The four-film selection from Taiwan is resolutely pop, accessible, and unapologetically fun in a way not normally associated with productions from the island better known for its art-house output. Han Dan is a macho tale of friendship and betrayal anchored in the savagery of local tradition where fireworks are shot at a parading half-naked man. Hsieh Nien Tsu’s It’s A Mad, Mad, Mad, Mad Show is a madcap comedy about TV producers gone wild and wrong. Hung Tzu-Hsuan’s The Scoundrels is a violent action piece while Mitch Lin and Gary Tseng’s Someone in the Clouds is a decidedly unrepentant rom-com.
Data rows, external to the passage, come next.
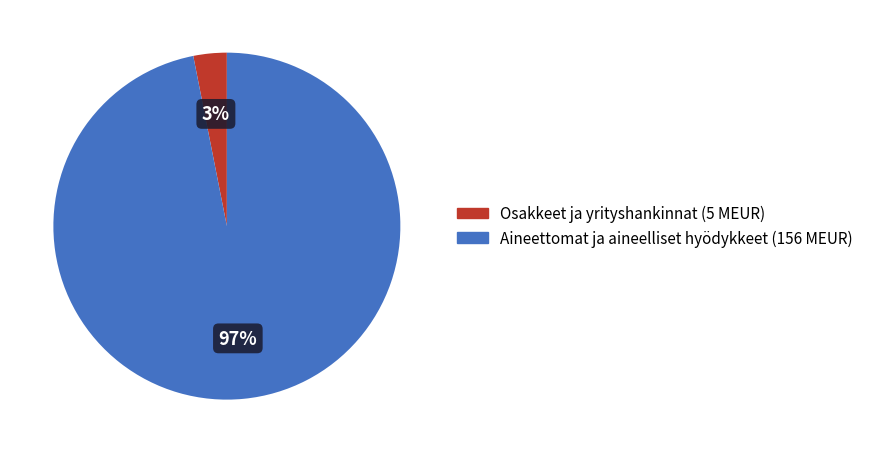

Which category has the smallest portion of the pie?

Osakkeet ja yrityshankinnat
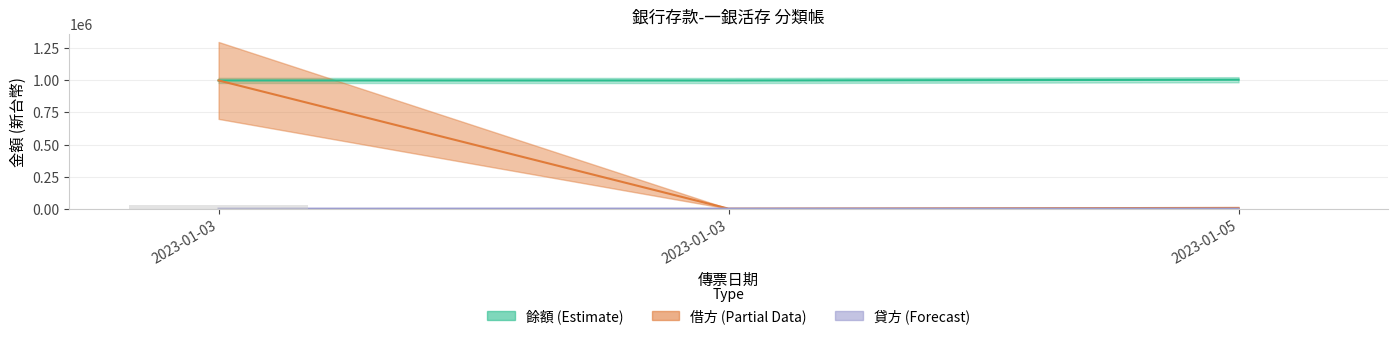

Where is 餘額 nearest to the value 1002500?

2023-01-03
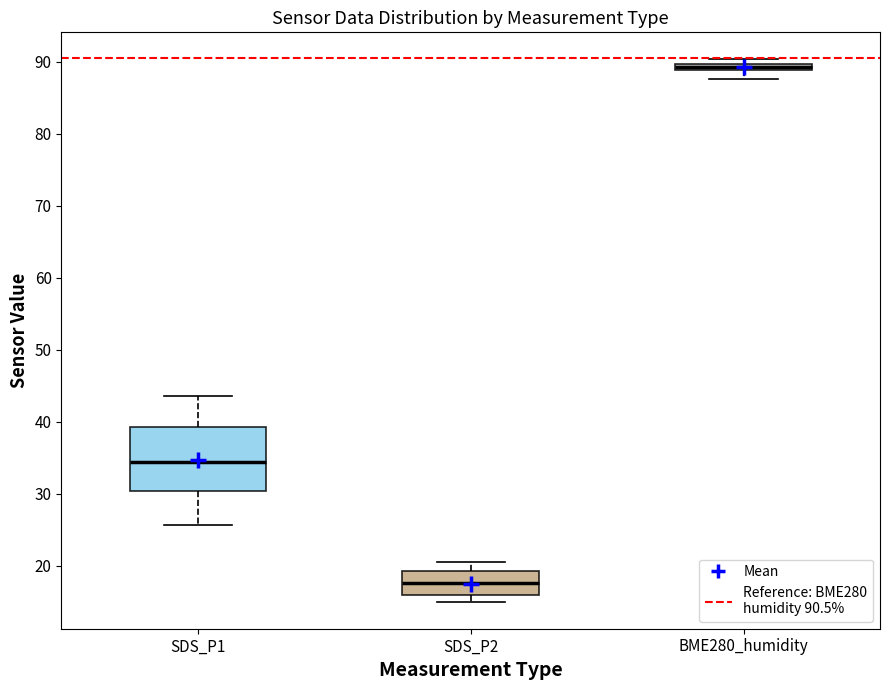

Where is the upper edge of the box for SDS_P2 on the y-axis? The values are not printed on the chart, so give them approximately, as read against the axis.

19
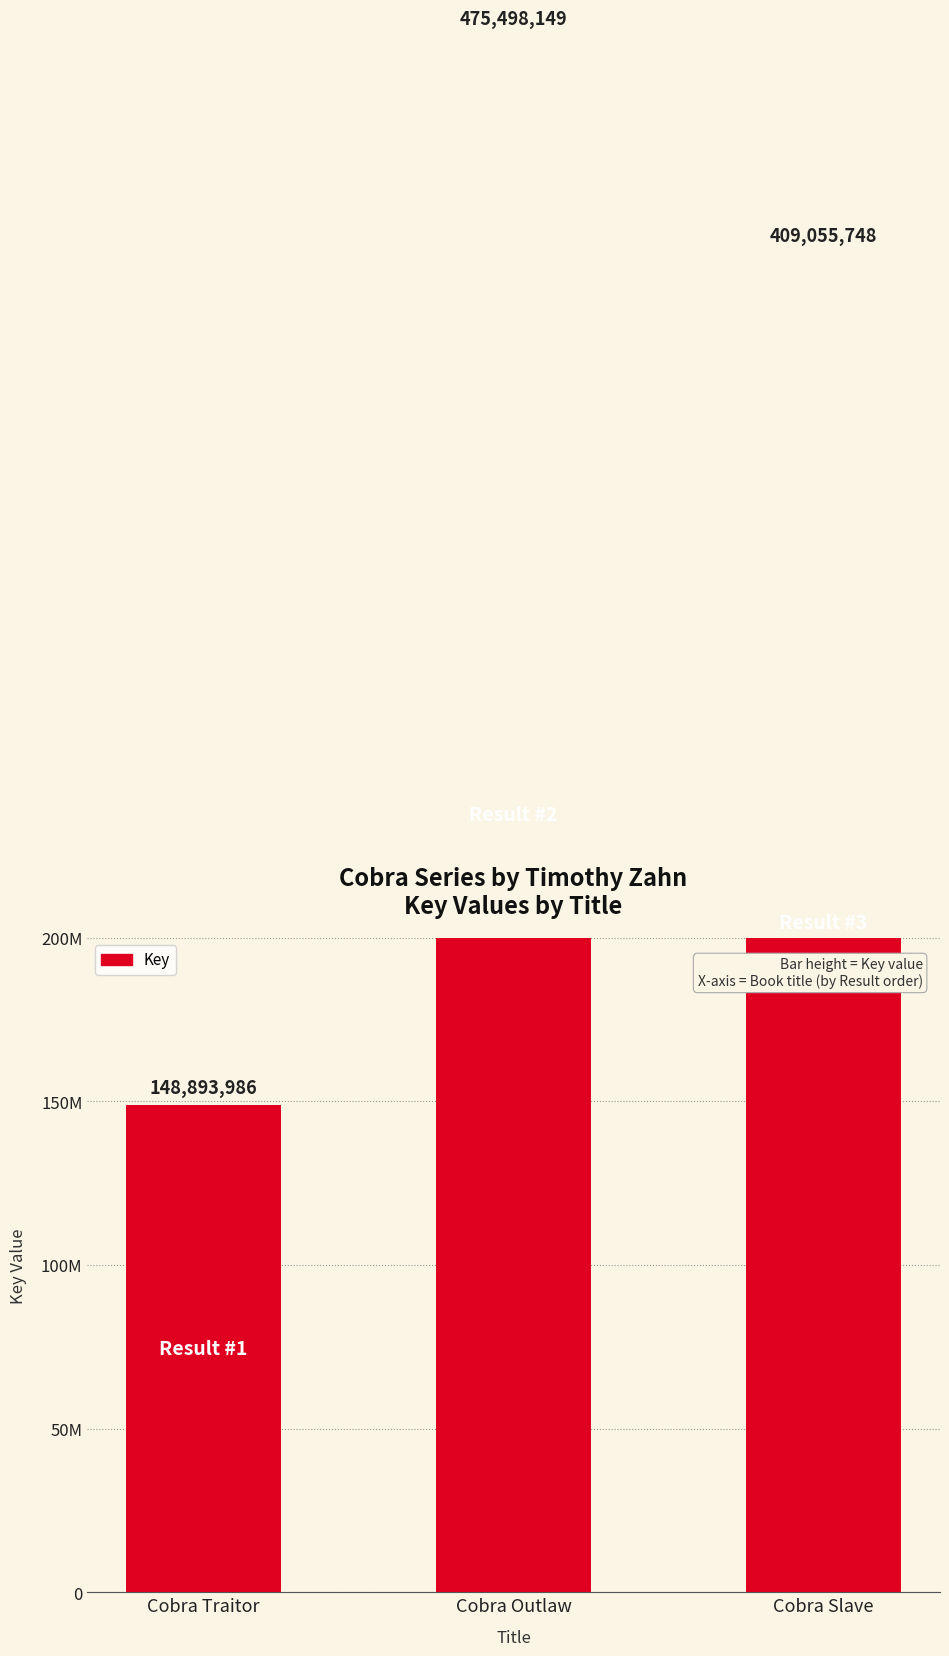

Which category has the highest value across all series?

Cobra Outlaw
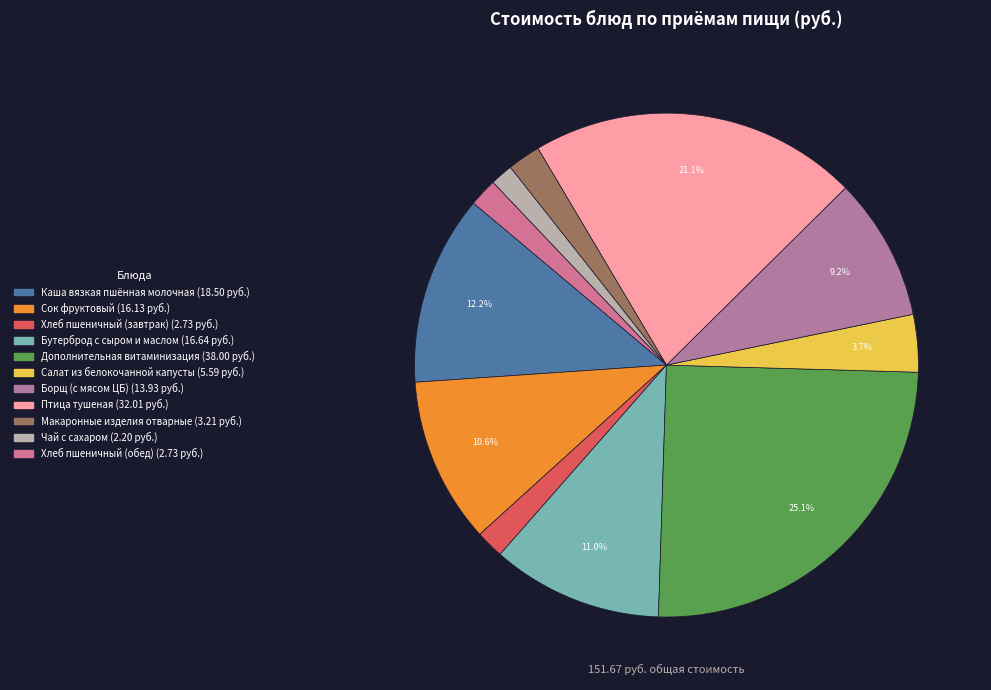

How many segments does this pie chart have?

11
This year’s Southeast Asian Vanguard selection spotlights a fascinatingly varied breadth of electrifying cinema. From the Philippines comes MA, a chilling debut from Kenneth Dagatan who was born to make horror films. On the other side of the spectrum is Chito Rono’s Signal Rock, a realist yet poetic drama that shows what life is really like on one of the country’s many little islands. In similar contrast are the two films from Vietnam. Le-Van Kiet’s Furie is a balls-to-the-wall actioner while Leon Le’s Song Lang is a sweeping and touching drama that combines a story of traditional opera with both crime and LGBTQ elements. Indonesia brings old-school matinee-style comedy and martial arts adventure with Angga Dwimas Sasongko’s 212 Warrior while from Malaysia comes Ryon Lee’s brooding psychological horror film Walk with Me. The living dead are represented this year by Jacen Tan’s hilarious Singaporean zom-com Zombiepura. Capping it all off is Ping Lumpraploeng’s The Pool, a stunningly original existentialist thriller that redefines the meaning of “hitting rock bottom” in the most literal way.
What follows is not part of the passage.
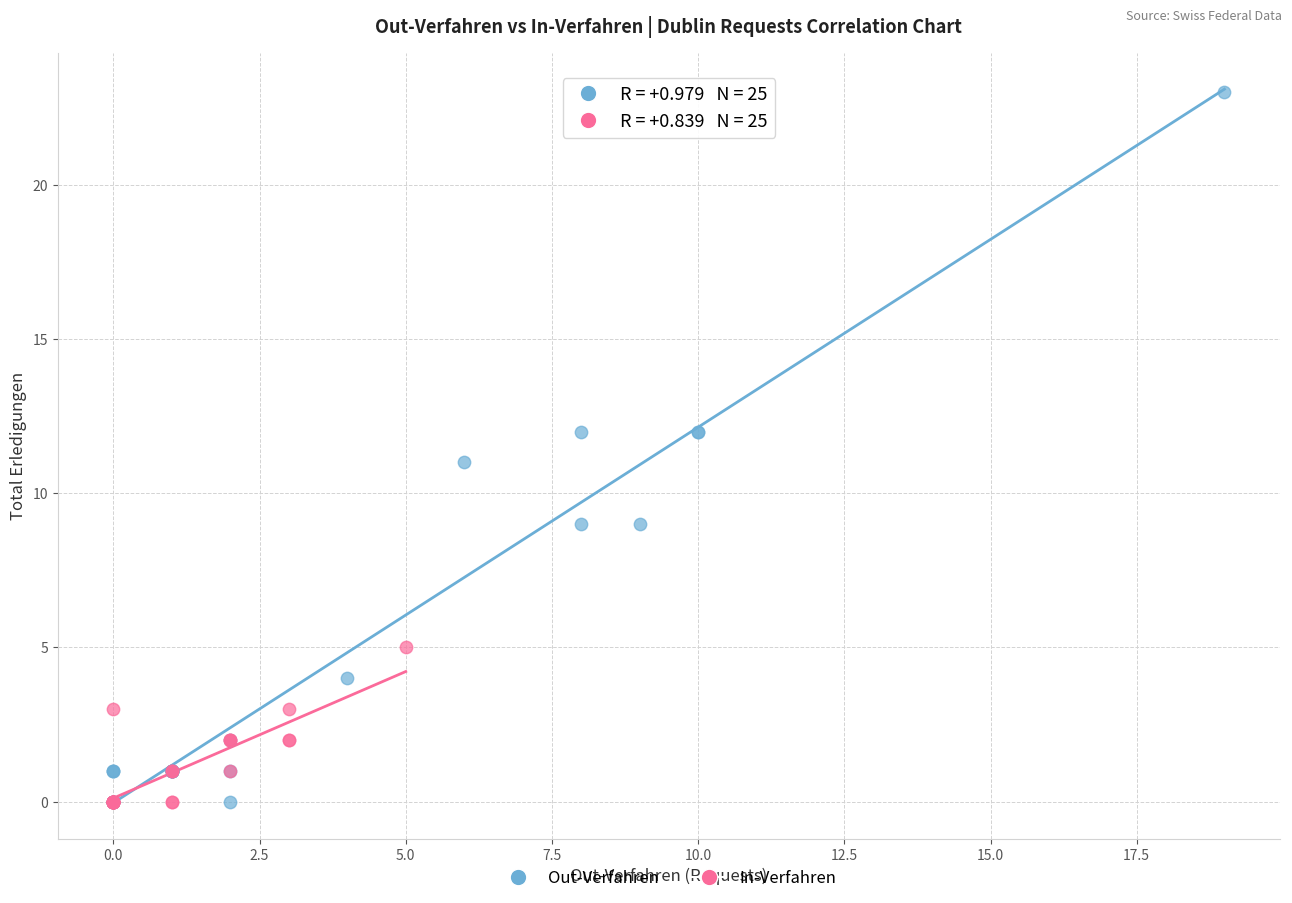

Which series has the widest spread of Y values?

Out-Verfahren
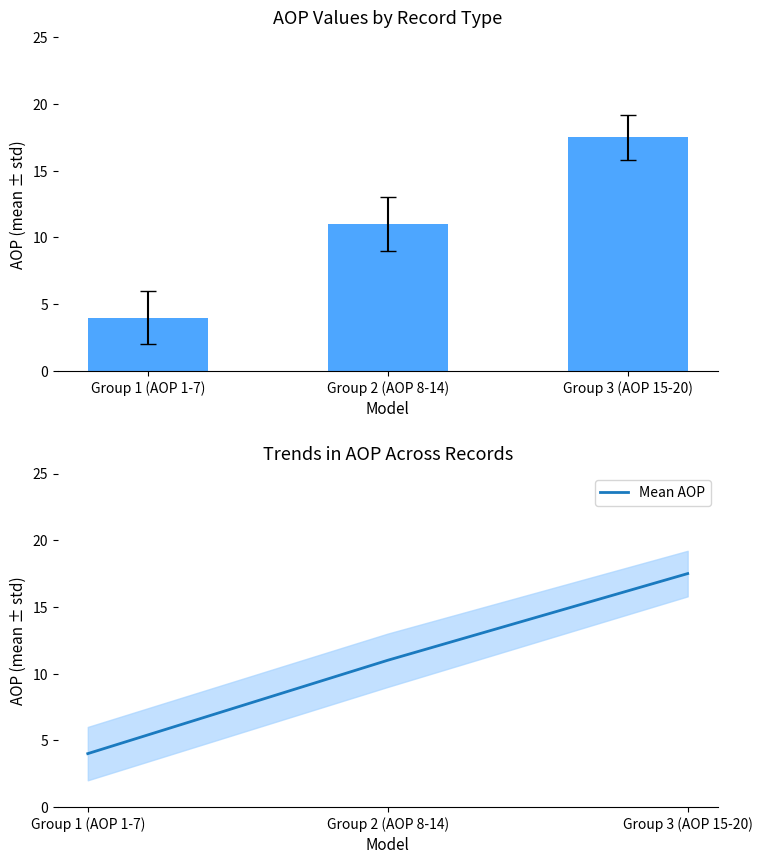

How many values in the AOP mean ± std series exceed 11?

1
As TV and film increasingly converge, NYAFF will screen, ahead of its August 12 release on AMC, The Terror: Infamy. Set during World War II, the haunting second season of the horror anthology centers on a series of bizarre deaths that haunt a Japanese-American community, and a young man’s journey to understand and combat the malevolent entity responsible. The series stars Derek Mio, Kiki Sukezane, Shingo Usami and renowned actor, producer, author and activist George Takei.
This year, NYAFF also presents several free talks, sponsored by HBO®, at the Elinor Bunin Munroe Film Center’s Amphitheater. They include opportunities for NYAFF audiences to meet festival guests from Japan, China, and Southeast Asia and discuss their careers, trends, and regional genre cinema.
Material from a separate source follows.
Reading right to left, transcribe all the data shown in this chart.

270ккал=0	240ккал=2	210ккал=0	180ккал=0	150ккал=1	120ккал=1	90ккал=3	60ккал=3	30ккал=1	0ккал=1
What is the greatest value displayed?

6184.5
The New York Asian Film Festival is co-presented by the New York Asian Film Foundation and Film at Lincoln Center and takes place from June 28 through July 11 at FLC’s Walter Reade Theater (165 West 65th Street), and July 11-14 at SVA Theatre (333 West 23rd Street). It is curated by executive director Samuel Jamier, head programmers Claire Marty and David Wilentz, and programmers Karen Severns and Koichi Mori.
Full schedule and ticket booking facility are available at the festival website.